New imperatives of educational change to help build inclusive, stronger and democratic societies

published 4 January 2017 updated 5 January 2017

Together with Education International’s Deputy General Secretary David Edwards, Boston College Professor Dennis Shirley discusses global trends in education and shares what he has identified as the five new imperatives of educational change.

In the latest episode of EdVoices, the podcast series from Education International (EI), Dennis Shirley, Professor of Education at the Lynch School of Education at Boston College, Editor-in-Chief of the Journal of Educational Change and author of The New Imperatives of Educational Change: Achievement with Integrity, explains that one of the challenges in education is to work very hard within the profession to look outside of it at different global trends.

He stresses the five new imperatives of educational change to guide educators and policymakers towards a re-thinking of what it means to teach effectively and to learn in depth: the global imperative, the evidentiary imperative, the professional imperative, the interpretive imperative, and the existential imperative.

On the last imperative, Shirley says “we have neglected this dimension of education at our peril and our great loss over the last quarter of a century. We all crave connectedness, want meaning, purpose and beauty”. Noting that educators want to share that with their students, he regrets that policies get in the way of that connection - “we need to tend to that intentionally”.

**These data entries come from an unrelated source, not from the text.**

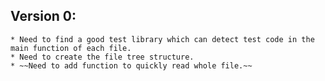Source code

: ## Version 0:
    * Need to find a good test library which can detect test code in the main function of each file.
    * Need to create the file tree structure.
    * ~~Need to add function to quickly read whole file.~~
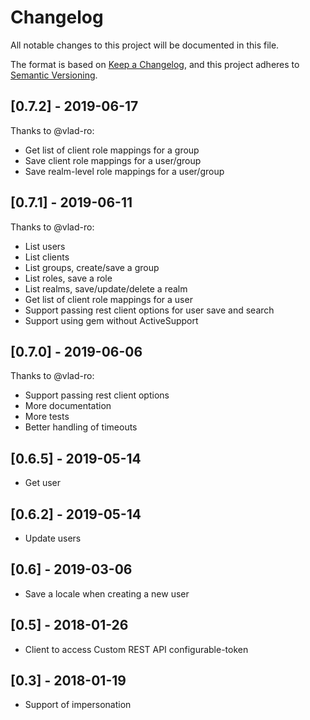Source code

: # Changelog

All notable changes to this project will be documented in this file.

The format is based on [Keep a Changelog](https://keepachangelog.com/en/1.0.0/),
and this project adheres to [Semantic Versioning](https://semver.org/spec/v2.0.0.html).

## [0.7.2] - 2019-06-17

Thanks to @vlad-ro:

* Get list of client role mappings for a group
* Save client role mappings for a user/group
* Save realm-level role mappings for a user/group

## [0.7.1] - 2019-06-11

Thanks to @vlad-ro:

* List users
* List clients
* List groups, create/save a group
* List roles, save a role
* List realms, save/update/delete a realm
* Get list of client role mappings for a user
* Support passing rest client options for user save and search
* Support using gem without ActiveSupport

## [0.7.0] - 2019-06-06

Thanks to @vlad-ro:

* Support passing rest client options
* More documentation
* More tests
* Better handling of timeouts

## [0.6.5] - 2019-05-14

* Get user

## [0.6.2] - 2019-05-14

* Update users

## [0.6] - 2019-03-06

* Save a locale when creating a new user

## [0.5] - 2018-01-26

* Client to access Custom REST API configurable-token

## [0.3] - 2018-01-19

* Support of impersonation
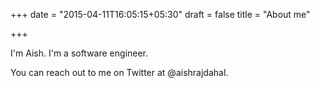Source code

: +++
date = "2015-04-11T16:05:15+05:30"
draft = false
title = "About me"

+++

I'm Aish. I'm a software engineer.

You can reach out to me on Twitter at @aishrajdahal.
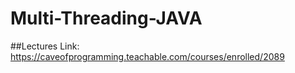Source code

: # Multi-Threading-JAVA

##Lectures Link: https://caveofprogramming.teachable.com/courses/enrolled/2089
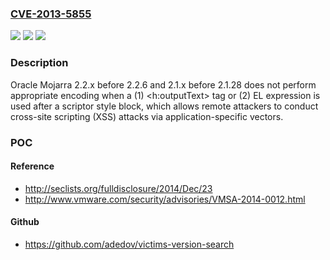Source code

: ### [CVE-2013-5855](https://cve.mitre.org/cgi-bin/cvename.cgi?name=CVE-2013-5855)
![](https://img.shields.io/static/v1?label=Product&message=n%2Fa&color=blue)
![](https://img.shields.io/static/v1?label=Version&message=n%2Fa&color=blue)
![](https://img.shields.io/static/v1?label=Vulnerability&message=n%2Fa&color=brighgreen)

### Description

Oracle Mojarra 2.2.x before 2.2.6 and 2.1.x before 2.1.28 does not perform appropriate encoding when a (1) <h:outputText> tag or (2) EL expression is used after a scriptor style block, which allows remote attackers to conduct cross-site scripting (XSS) attacks via application-specific vectors.

### POC

#### Reference
- http://seclists.org/fulldisclosure/2014/Dec/23
- http://www.vmware.com/security/advisories/VMSA-2014-0012.html

#### Github
- https://github.com/adedov/victims-version-search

On the role of education unions, Shirley says they must make these imperatives felt and acted upon globally and locally. He also highlights Alexis de Tocqueville’s view, saying that people need intermediaries in society, as “to be alone is a frightening experience in the world. You need family, friends, unions, faith-based institutions, sport clubs, you need all different kinds of associations, where enmity is overcome and replaced with relational trust, ties and reciprocity”.

Shirley also believes that individuals need to be members of groups that help them to defend their interests, and that a lot of the problems in society have to do with isolation, which is a by-product of market societies. So, markets must be corrected through civil society organisations, teachers’ unions being one of those, he notes.

Most of education around the world, he insists, has to do with educators teaching children what they know, because the world is a complex, coded place, and they want to help their students decode it, as they cannot do it by themselves and cannot always build on their previous knowledge.

The American academic adds that educators can be proud of their historical legacy and that this does have a moral dimension: “We have to stand up and speak on behalf of young people that nobody else will speak on behalf of,  it could be immigrant youth, youth with disabilities, youth from impoverished backgrounds.”